We do not know exactly what infirmity the man lying at the Pool of Bethesda suffered with for thirty-eight years, but we read that without his illness, his patience, and his faith, he would not have received the gift of healing from Christ. The man was aware of his inability to be healed through any action of his own. He was also reminded of the lack of human intervention which would have healed him in the waters of Bethesda. “I have no one to help me into the pool when the water is stirred. While I am trying to get in, someone else goes down ahead of me.” (John 5:7)
Many people who are afflicted with illnesses of the mind, such as my mother, who may only be partially aware of their impairment, are certainly unable to heal themselves and are unable to be fully restored to health with even with the most heroic of human intervention. Having ministered to several parishioners during my years of pastoral service who suffered with significant physical disorders, some congenital, as well those with decades long cognitive impairments which arose later in life, I can easily say that these types of suffering challenged my faith and pastoral witness more than anything else in my priesthood.
What do you tell a mother who knows that her newborn will never have a normal life, and will need constant care for decades?
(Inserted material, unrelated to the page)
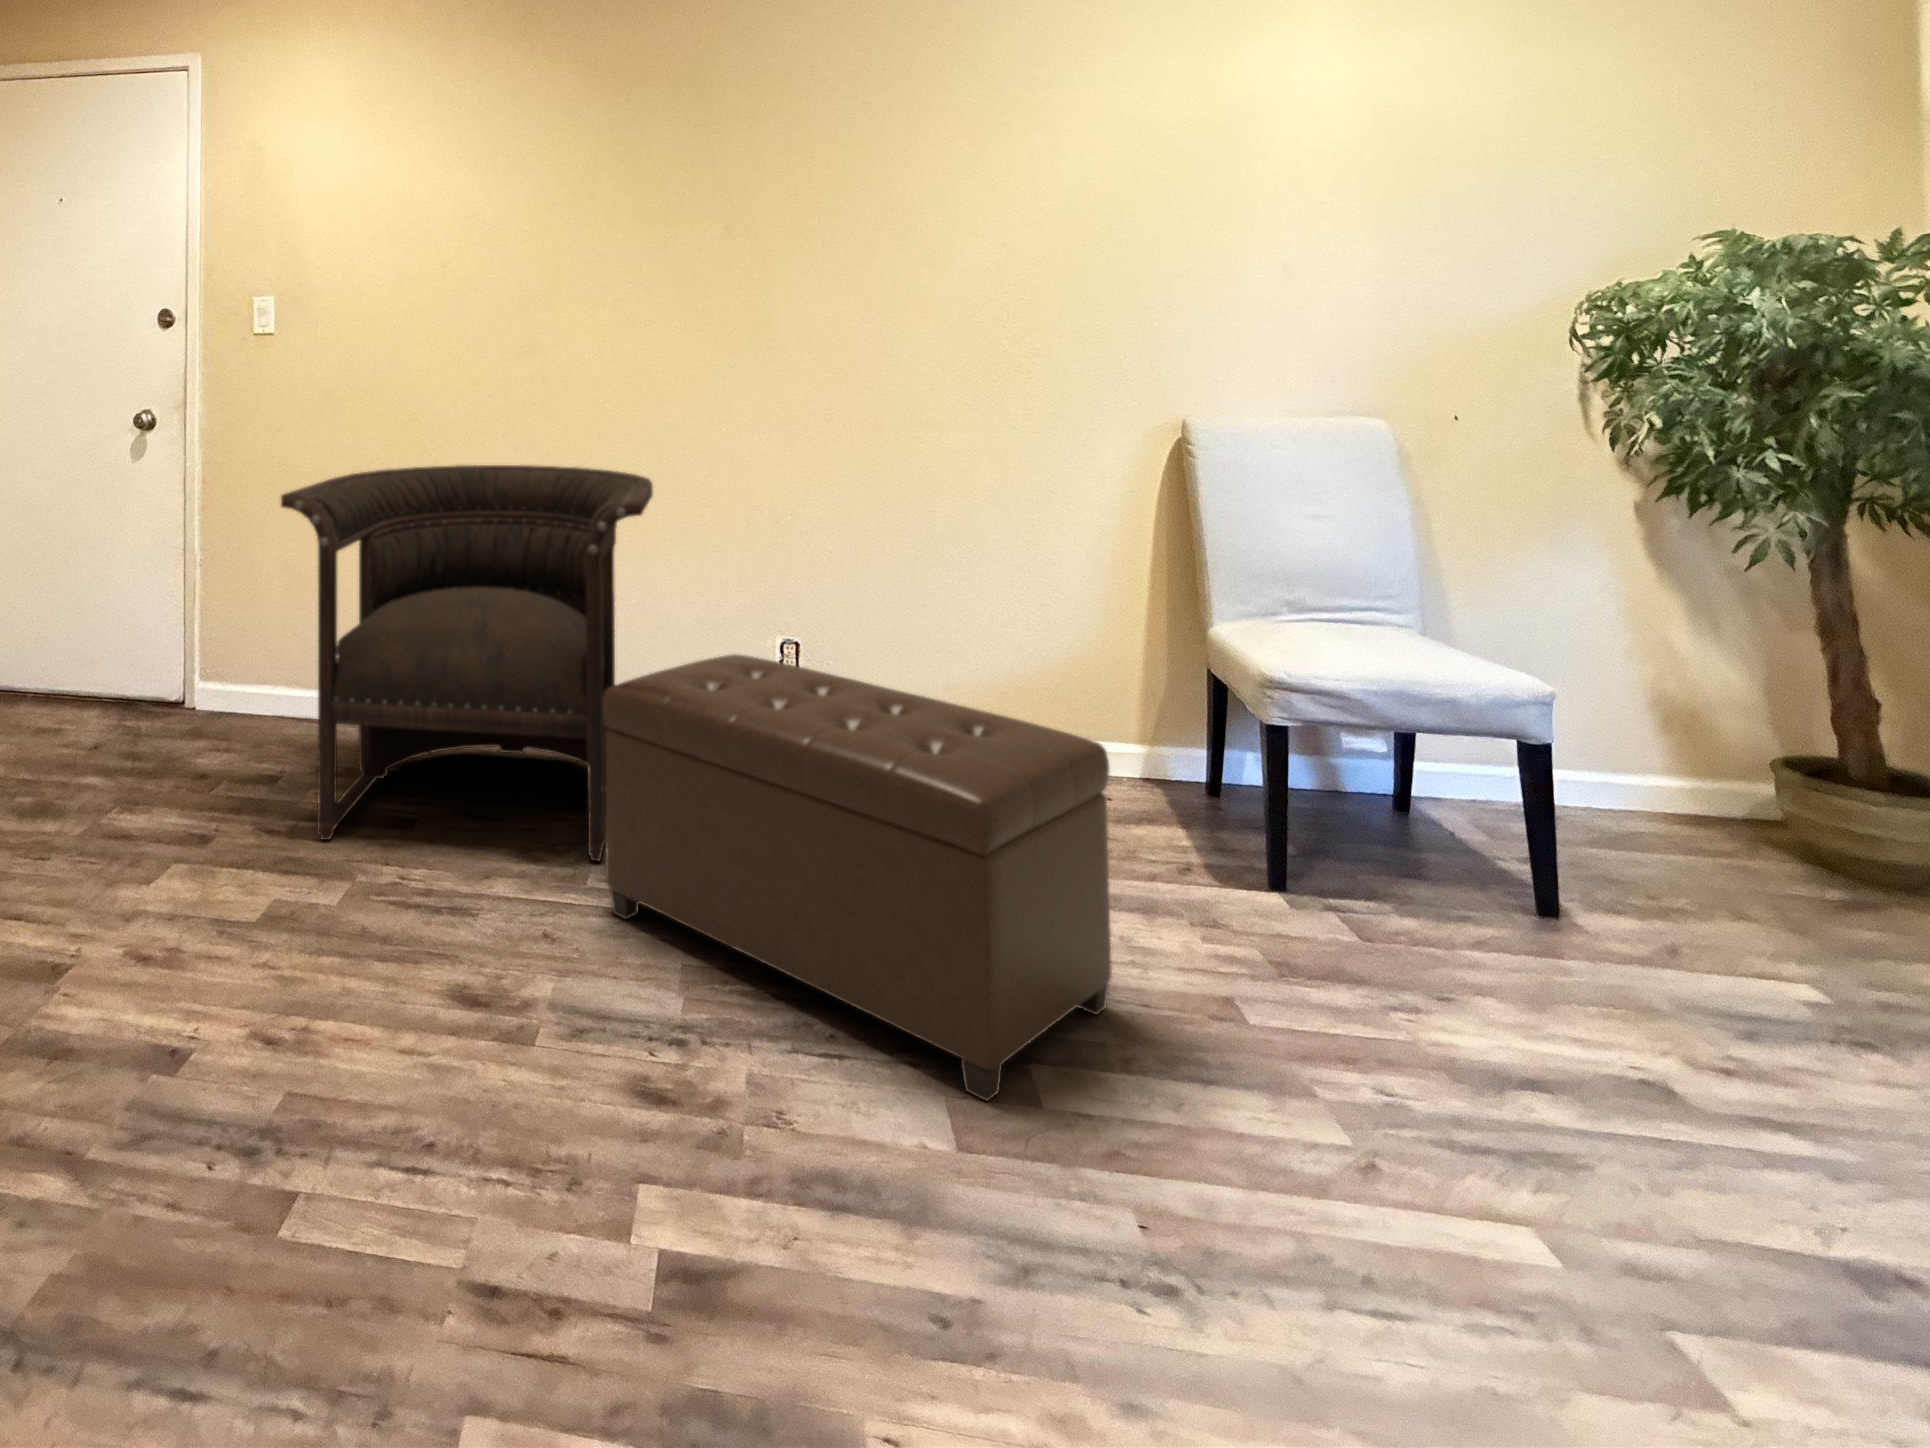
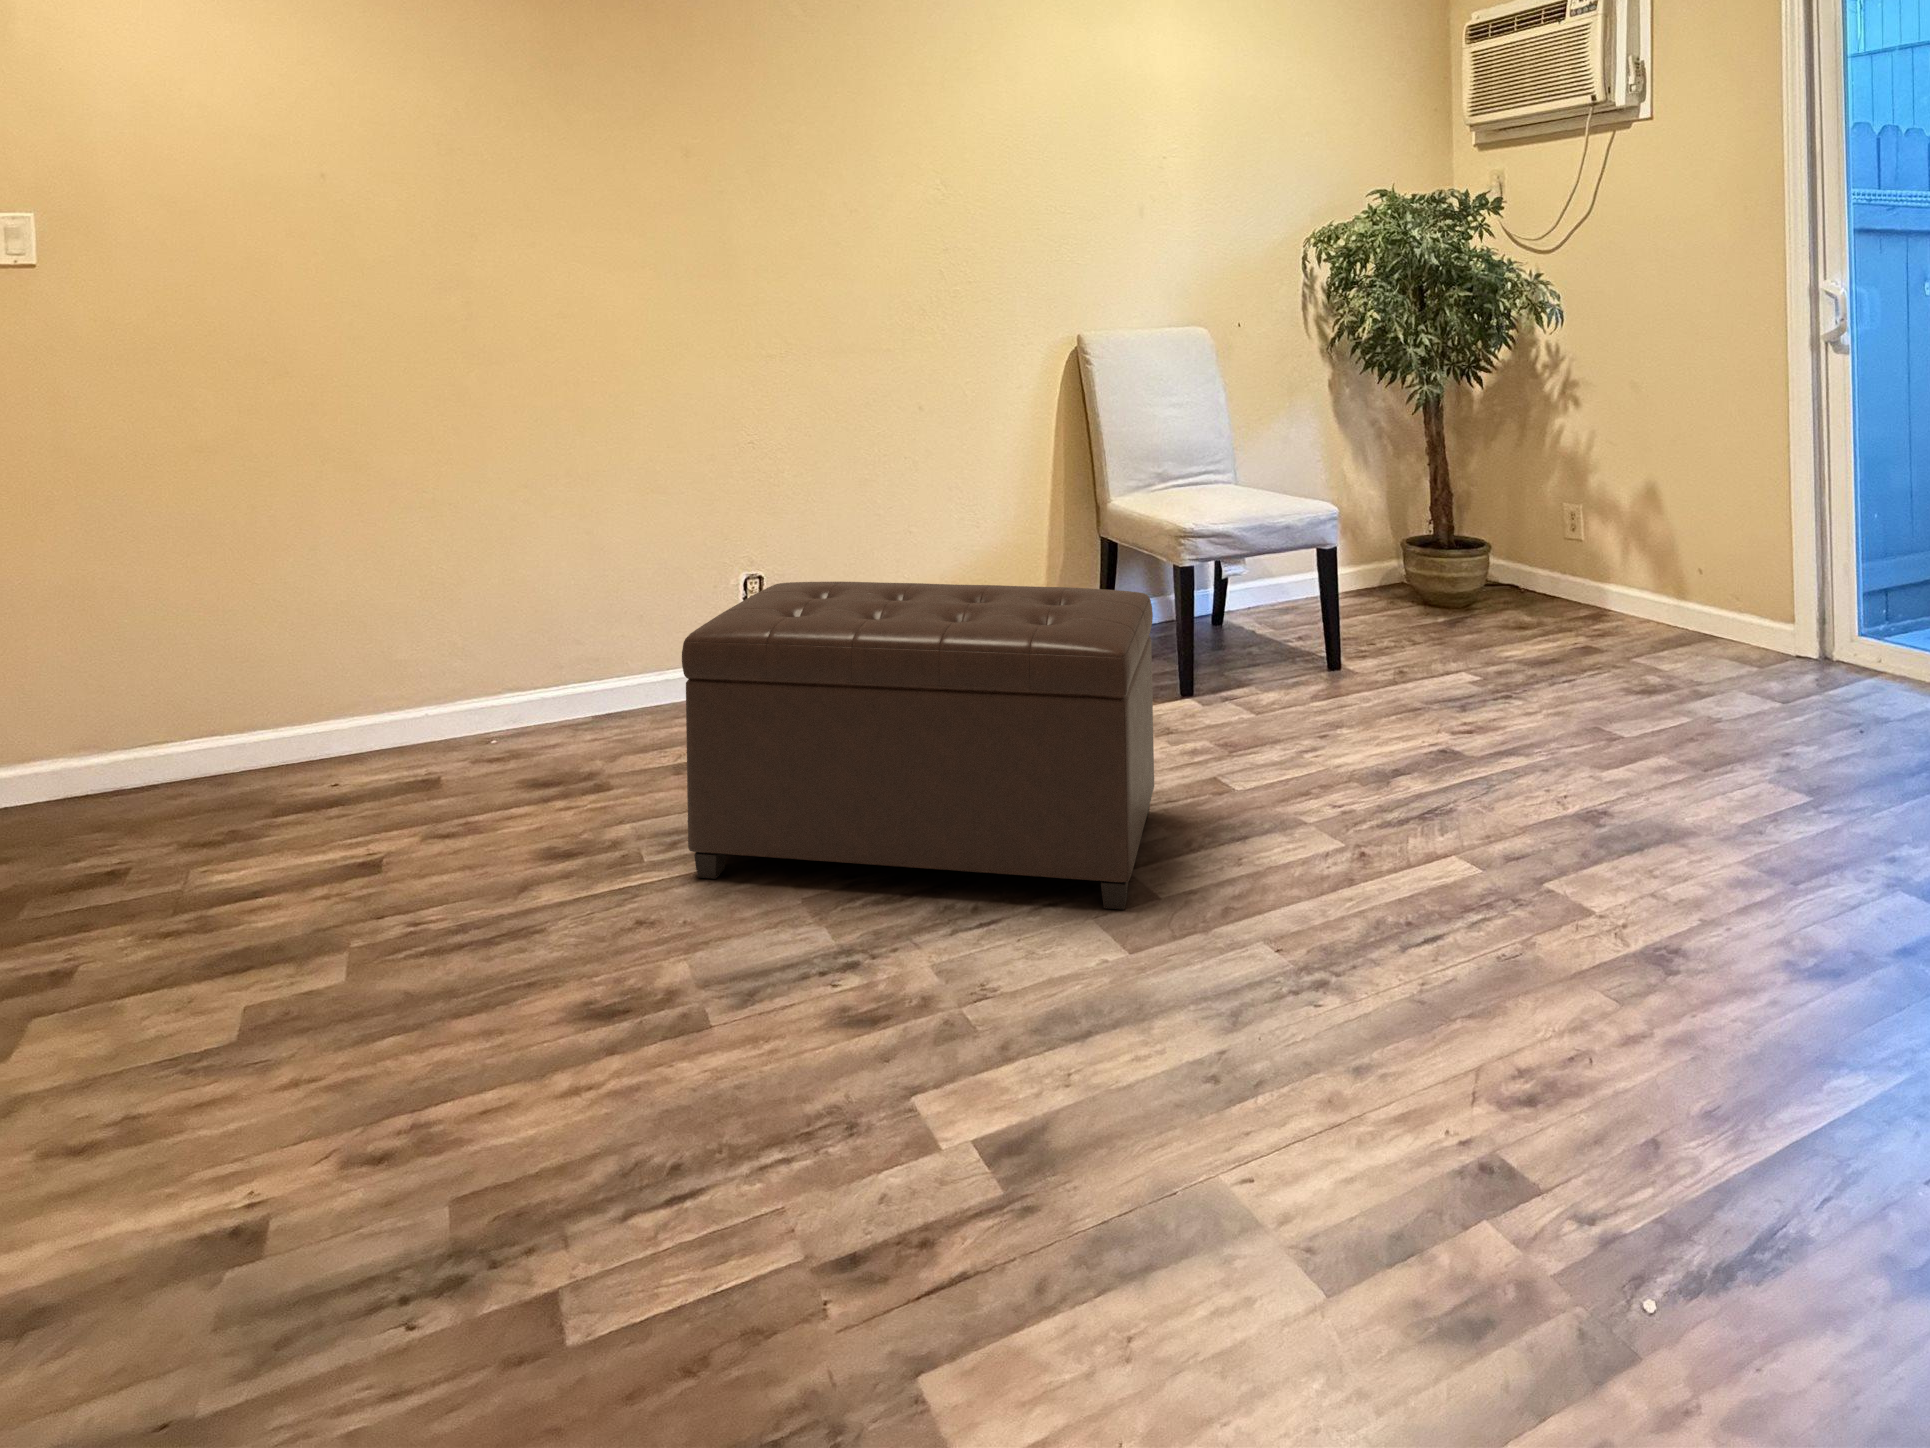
armchair: present [281,465,653,861] -> none [179,414,689,920]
What do you tell a son who witnesses his mother commit unspeakable acts of self-degradation and yet has no idea that what she doing to herself? What do you tell a father whose only child was severely injured in a car accident on her 21 birthday, through no fault of her own? Do you tell them that their infant, their child, their mother sinned and therefore must suffer? Do you say they are there to manifest the glory of God? Do you tell them that they are bearing witness to the world with their suffering?
Whenever I hear or heard priests or other well-meaning people say such things to me or others, I could only conclude that they themselves had no idea what the family member was experiencing. The honest ones at least say nothing but do provide the gift of support by being present. Perhaps one of the best pieces of advice that I ever learned in pastoral theology class in Seminary was to “talk less, listen more.” (Thank you, Father Frank Estocin – Memory Eternal!)
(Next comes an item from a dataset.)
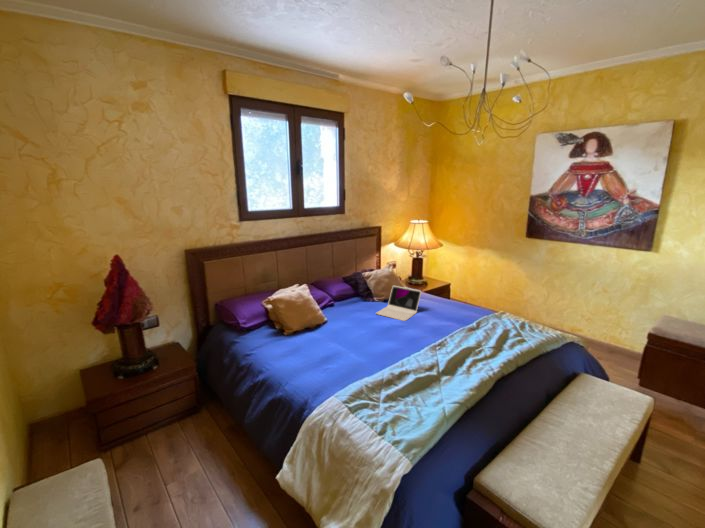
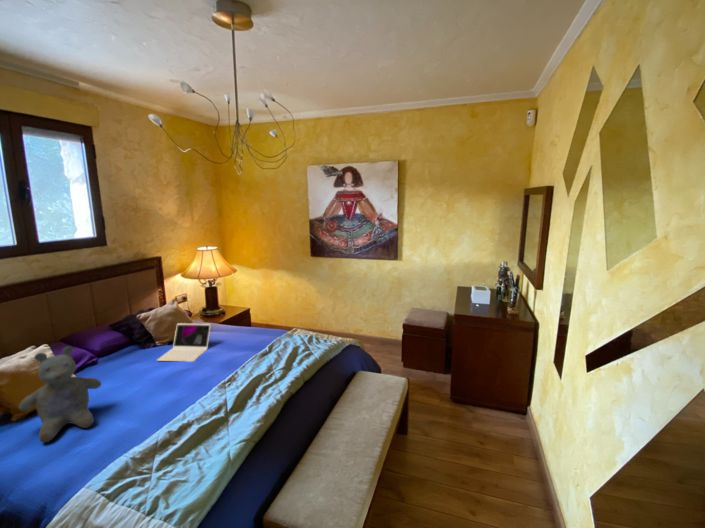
stuffed bear: none [292,287,341,355] -> present [19,346,101,442]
For those of us cognizant of our illnesses, physical or mental ailments, we are hopefully aware of our sufferings. Perhaps they are nothing in comparison to what others suffer, but they are our afflictions, our pain, and our wounds. The great American novelist and playwright, Thornton Wilder in a short work asked the poignant question: “Without your wound where would your power be”?… In love’s service, only wounded soldiers can serve.”[1]
I cannot answer the questions that I brought earlier in this reflection, but I am blessedly sure of the following:
1) When we become conscious of our own wounds, and transgressions, we can have greater compassion for others and their wounds, and transgressions.[2]
2) When we become conscious of our own wounds, and transgressions we begin to have humility; humility to seek forgiveness from Christ and the humility to forgive; forgive others, including ourselves.
3) When we become conscious of our own wounds, and transgressions, we have a greater power to listen, a greater power to help, a greater power to love.
4) When we become conscious of our own wounds, and transgressions, we become soldiers in the service of love, in the service of God.
What wound do you carry?
Can you turn it into a love to serve others?
[1] The Angel that Troubled the Waters by Thornton Wilder. 1928.
[2] This idea has stuck with me ever since I read the book The Wounded Healer by Henri Nouwen (1972). I tried to make the idea of a wounded healer a centerpiece of my pastoral ministry.